Stored data entries:
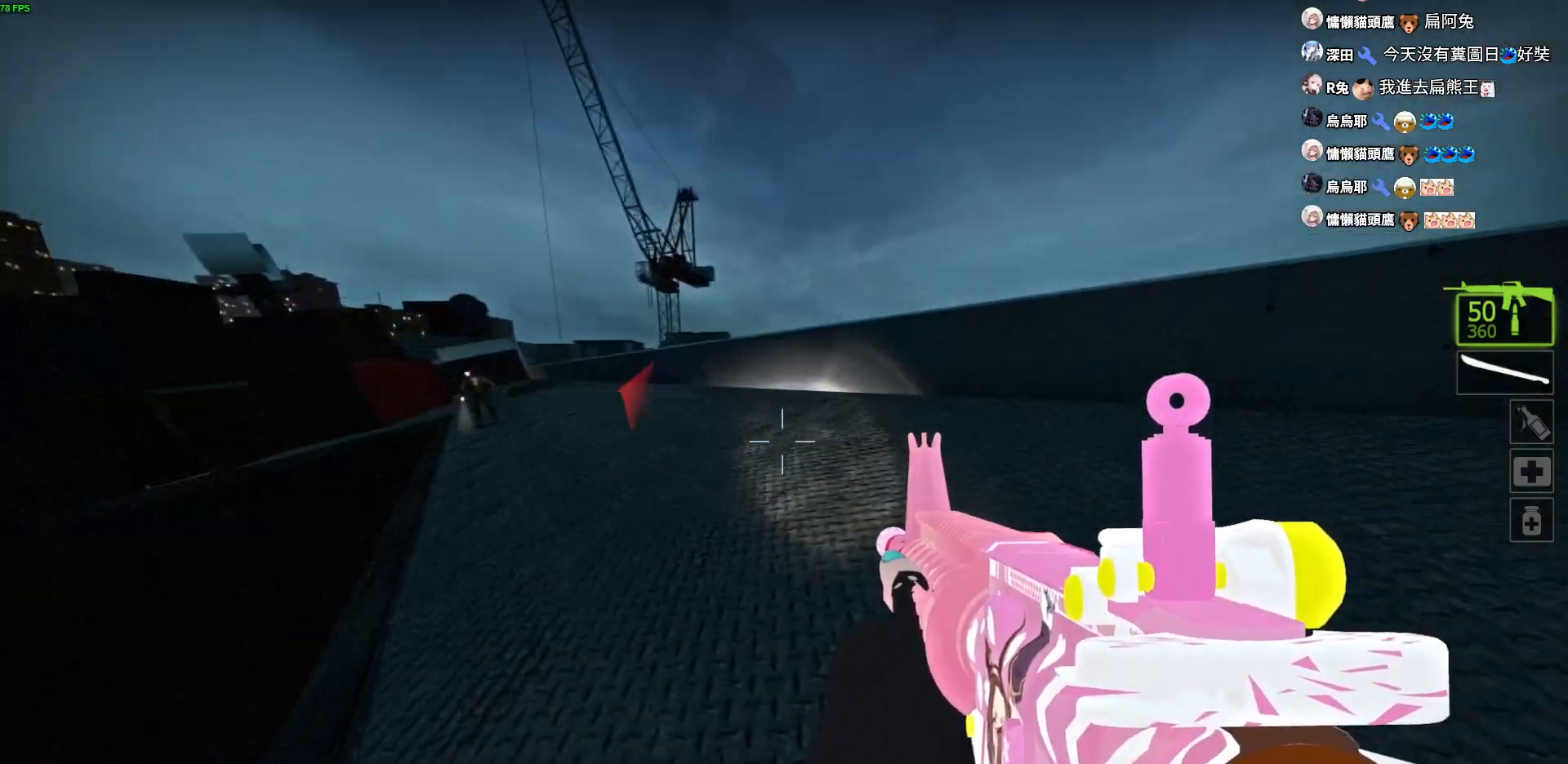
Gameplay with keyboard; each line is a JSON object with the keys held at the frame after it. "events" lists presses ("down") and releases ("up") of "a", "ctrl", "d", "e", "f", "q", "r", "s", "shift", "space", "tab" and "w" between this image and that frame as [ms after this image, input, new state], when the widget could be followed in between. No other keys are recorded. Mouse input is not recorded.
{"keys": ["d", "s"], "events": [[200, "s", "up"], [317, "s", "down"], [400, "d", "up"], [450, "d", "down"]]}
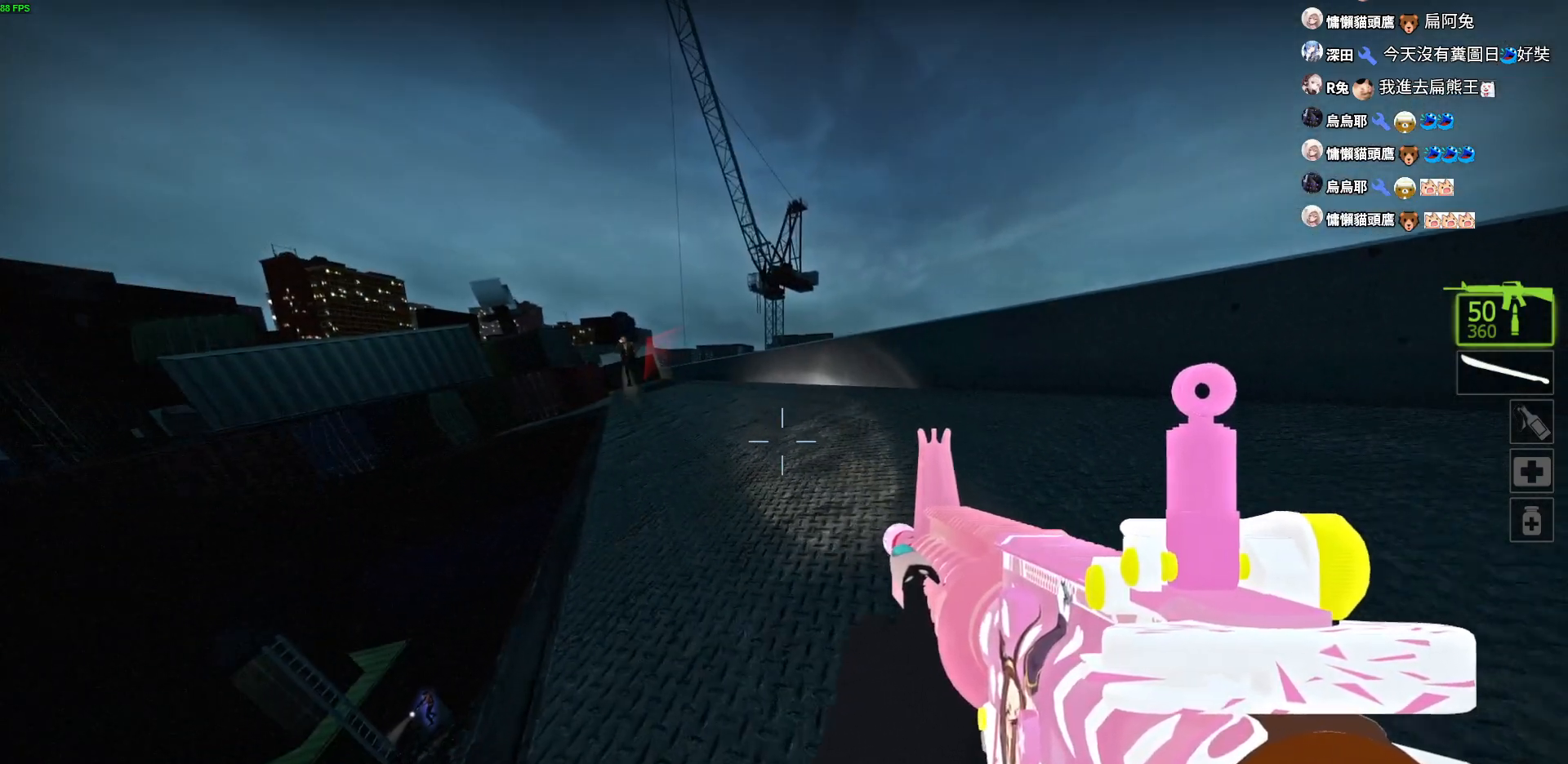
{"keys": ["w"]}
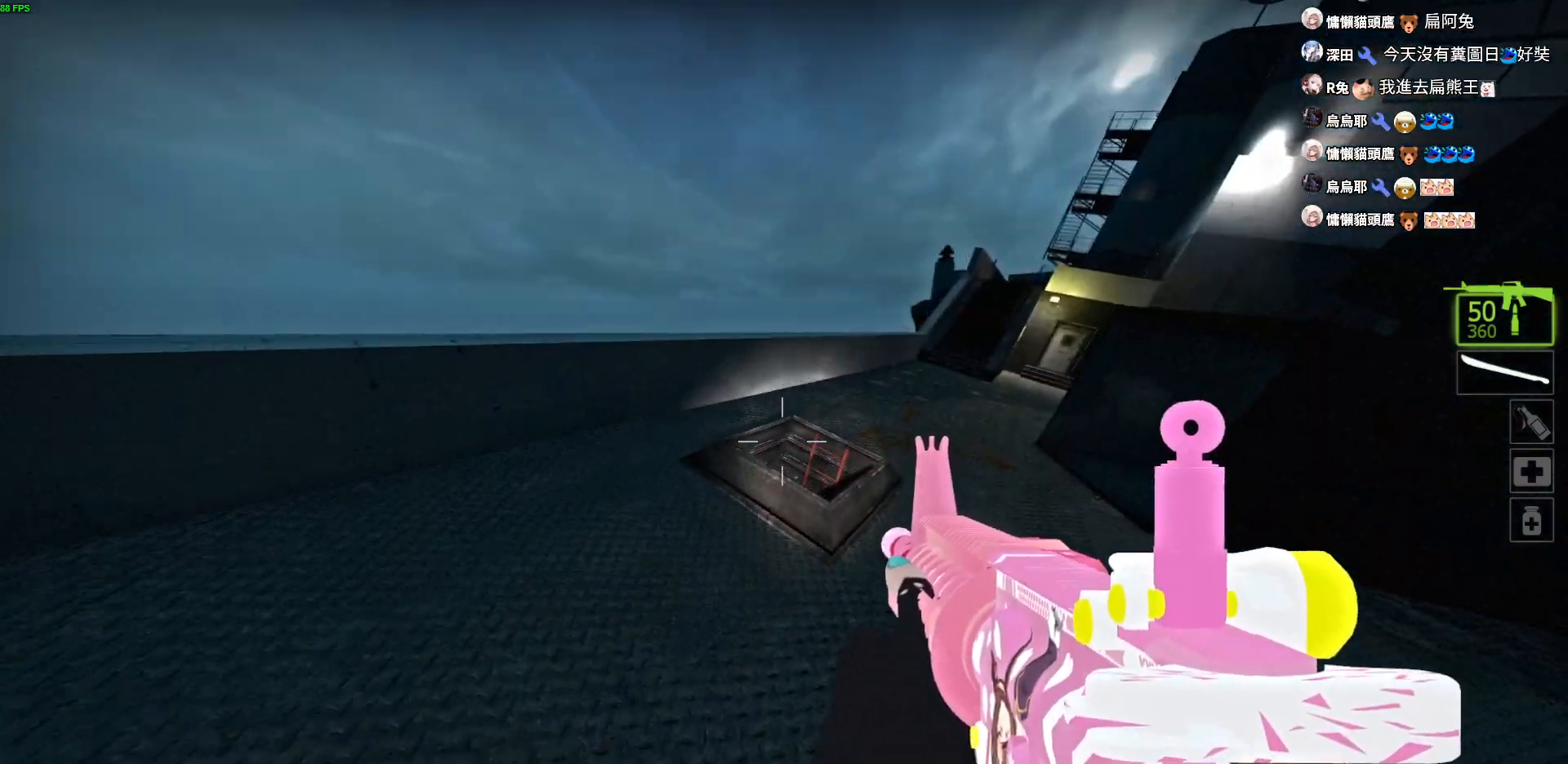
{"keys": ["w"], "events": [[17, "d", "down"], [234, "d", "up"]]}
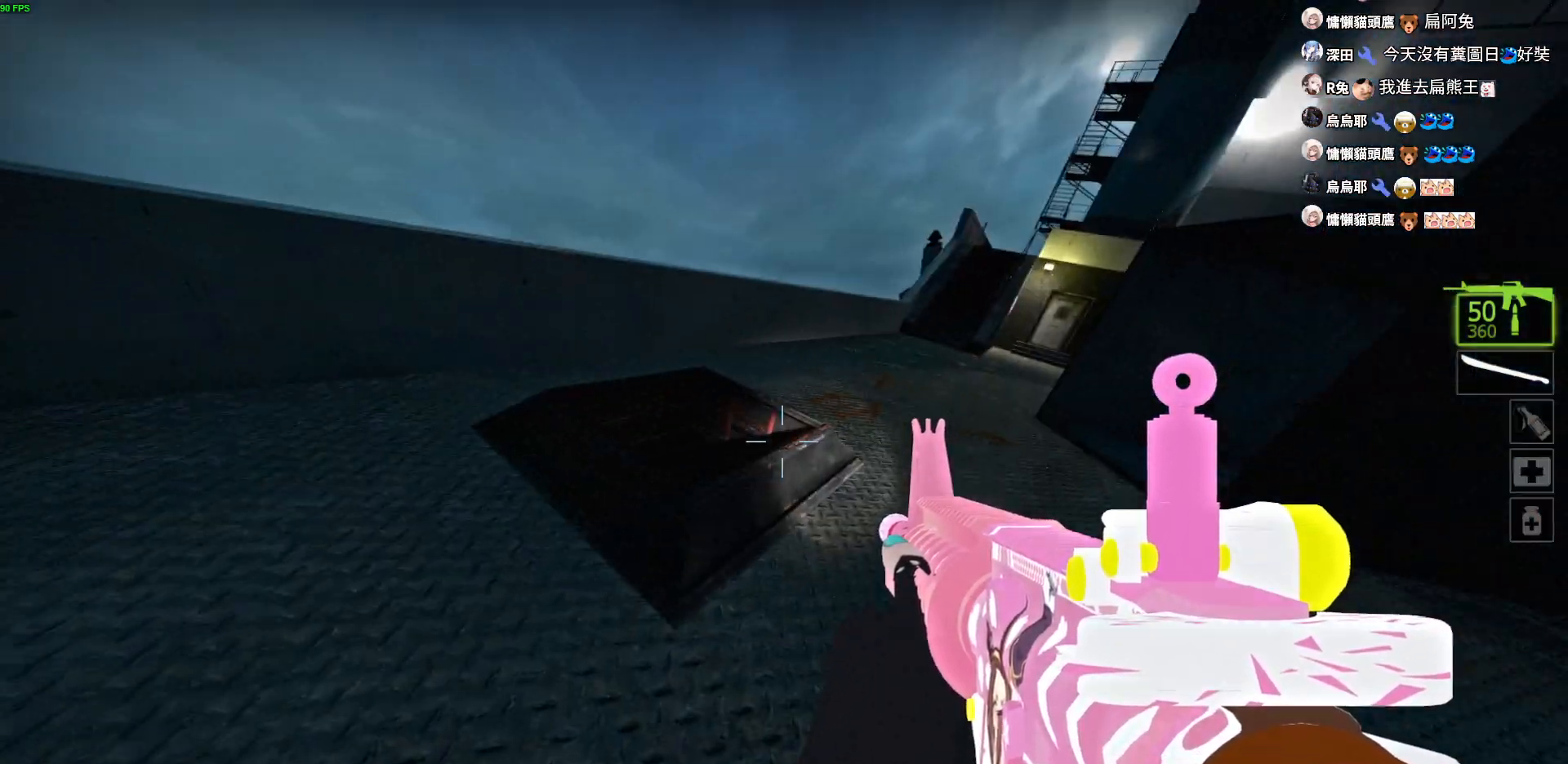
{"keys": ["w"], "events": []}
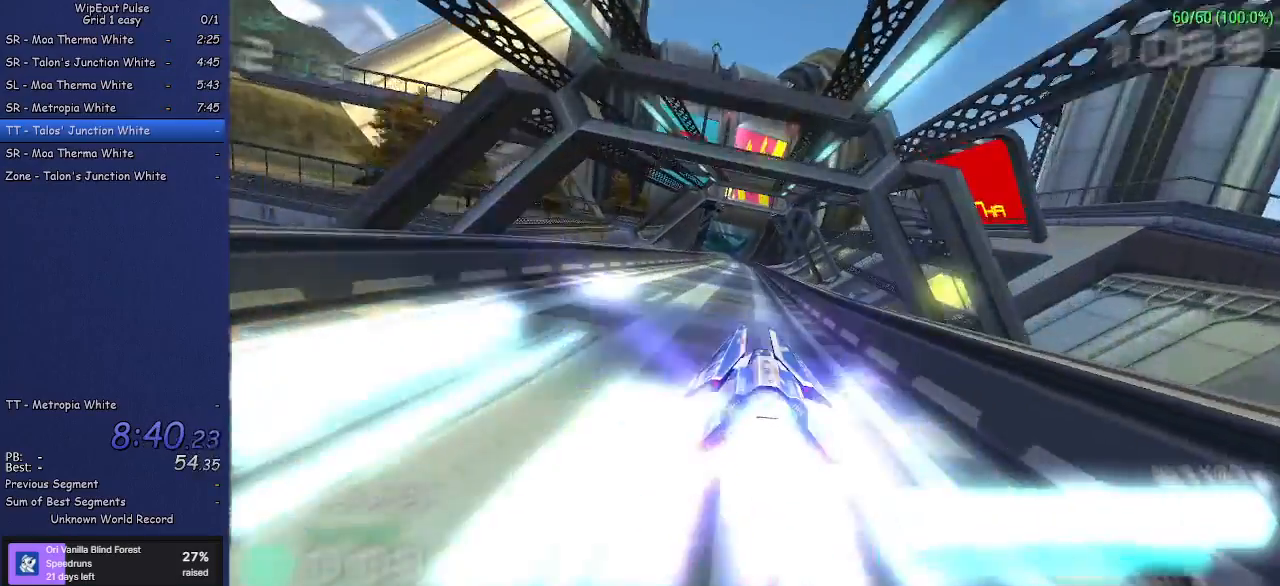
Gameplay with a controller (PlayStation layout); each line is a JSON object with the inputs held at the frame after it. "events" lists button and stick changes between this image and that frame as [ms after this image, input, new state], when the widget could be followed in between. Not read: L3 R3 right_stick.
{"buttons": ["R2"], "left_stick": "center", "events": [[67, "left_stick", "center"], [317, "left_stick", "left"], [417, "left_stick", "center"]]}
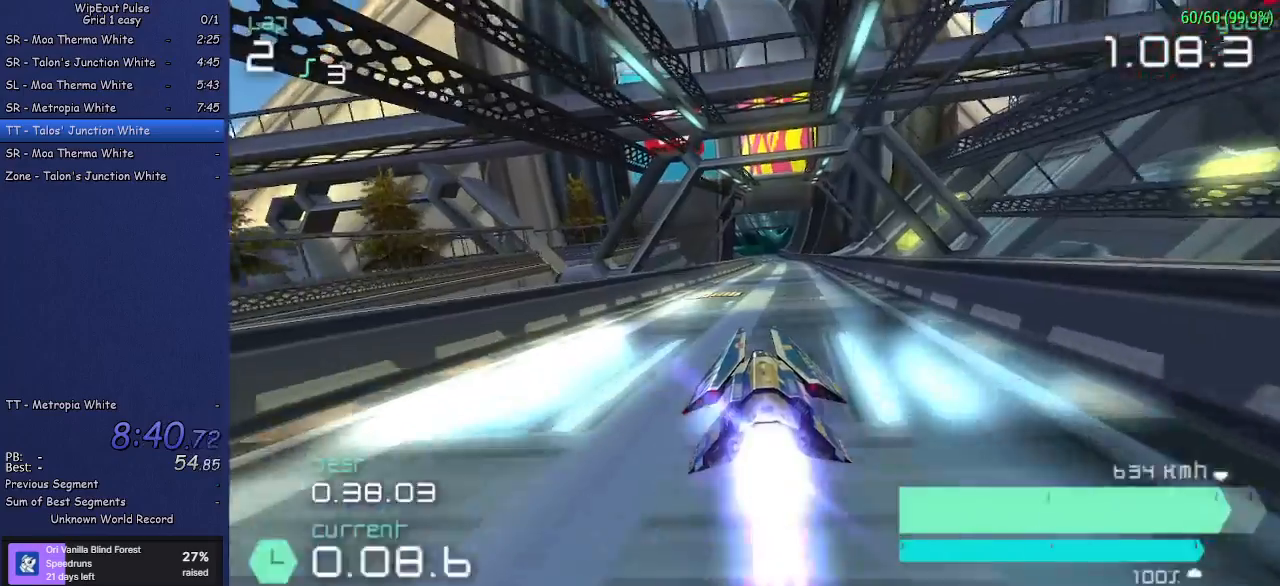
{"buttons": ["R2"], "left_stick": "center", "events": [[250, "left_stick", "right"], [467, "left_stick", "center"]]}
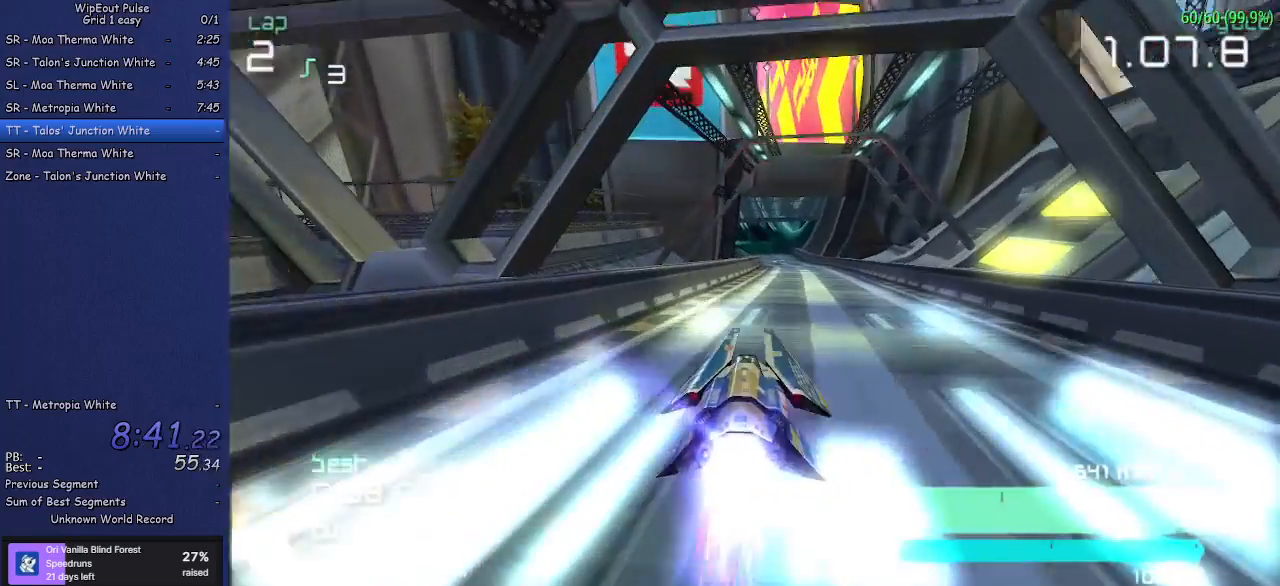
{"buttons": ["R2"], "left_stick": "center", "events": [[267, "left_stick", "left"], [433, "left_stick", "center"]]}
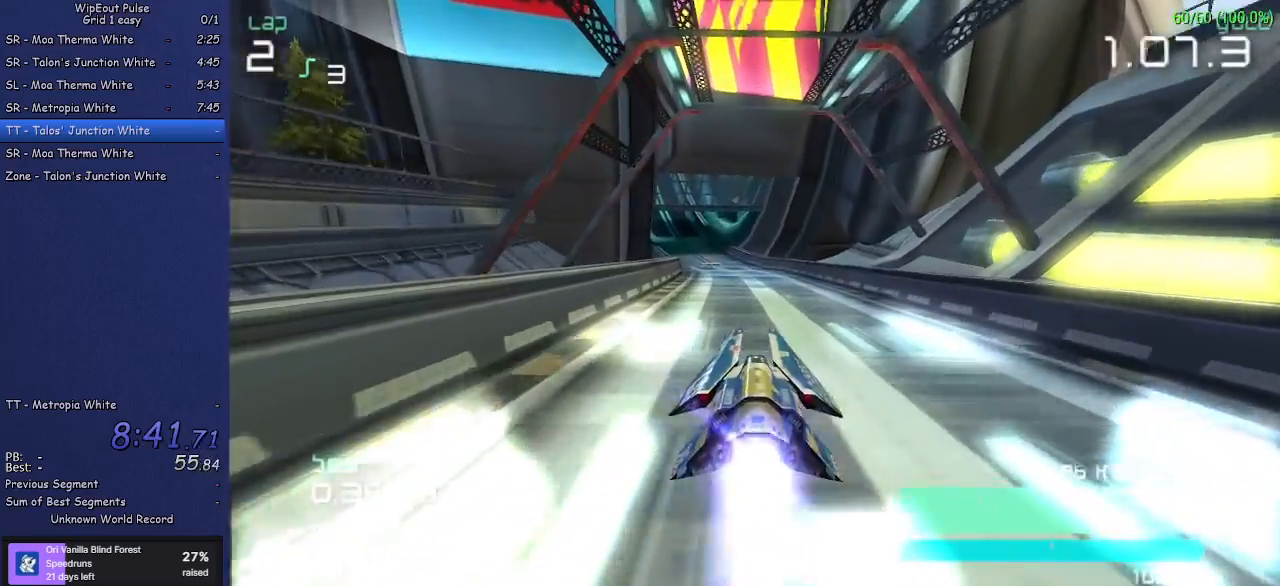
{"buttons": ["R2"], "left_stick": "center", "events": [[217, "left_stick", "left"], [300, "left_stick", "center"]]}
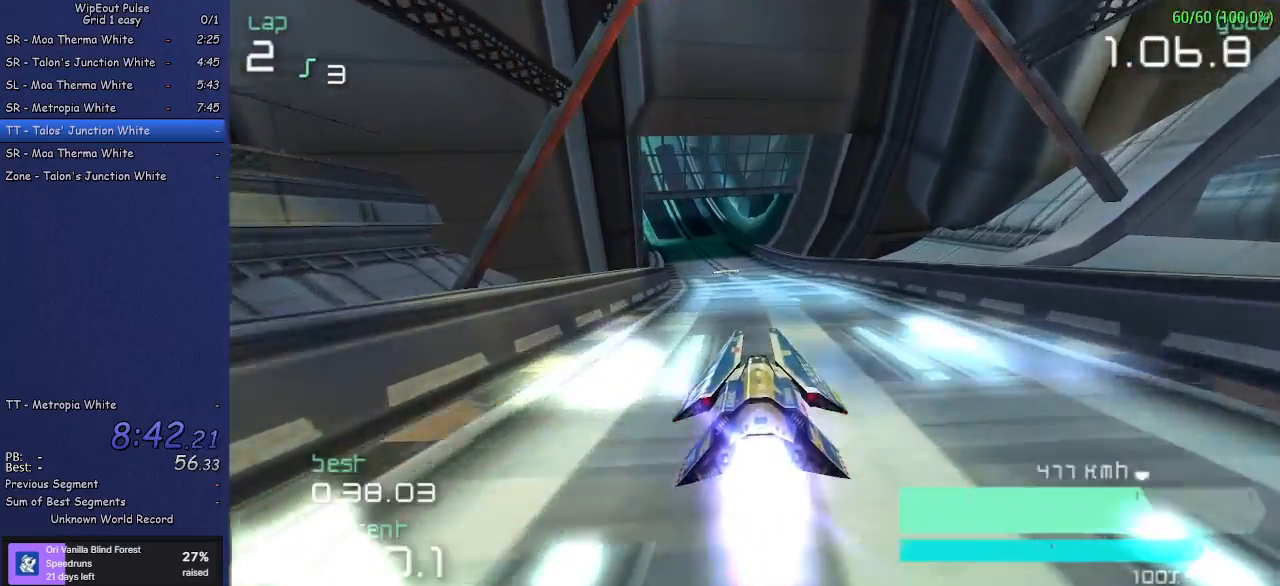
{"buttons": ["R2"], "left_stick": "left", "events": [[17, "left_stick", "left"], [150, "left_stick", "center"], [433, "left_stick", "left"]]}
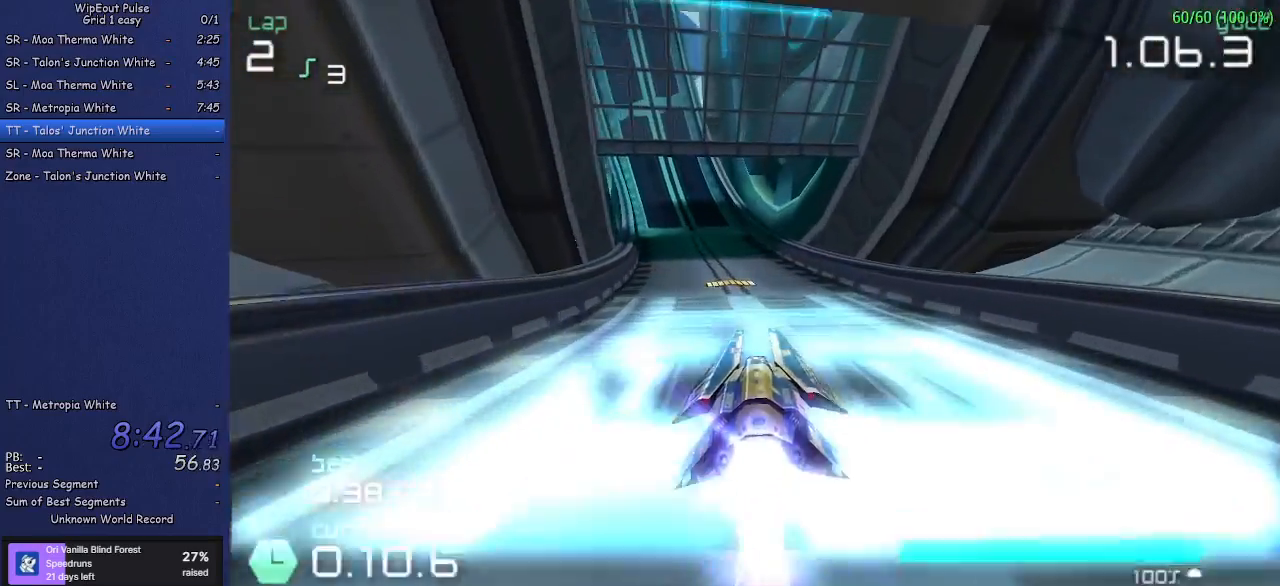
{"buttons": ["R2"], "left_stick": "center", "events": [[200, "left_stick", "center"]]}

§ WHAT TO WORK ON
In the entries, find every line holding "held" and copy it.

§ WRITTEN RESPONSE
Gameplay with keyboard; each line is a JSON object with the keys held at the frame after it. "events" lists presses ("down") and releases ("up") of "a", "ctrl", "d", "e", "f", "q", "r", "s", "shift", "space", "tab" and "w" between this image and that frame as [ms after this image, input, new state], when the widget could be followed in between. No other keys are recorded. Mouse input is not recorded.
Gameplay with a controller (PlayStation layout); each line is a JSON object with the inputs held at the frame after it. "events" lists button and stick changes between this image and that frame as [ms after this image, input, new state], when the widget could be followed in between. Not read: L3 R3 right_stick.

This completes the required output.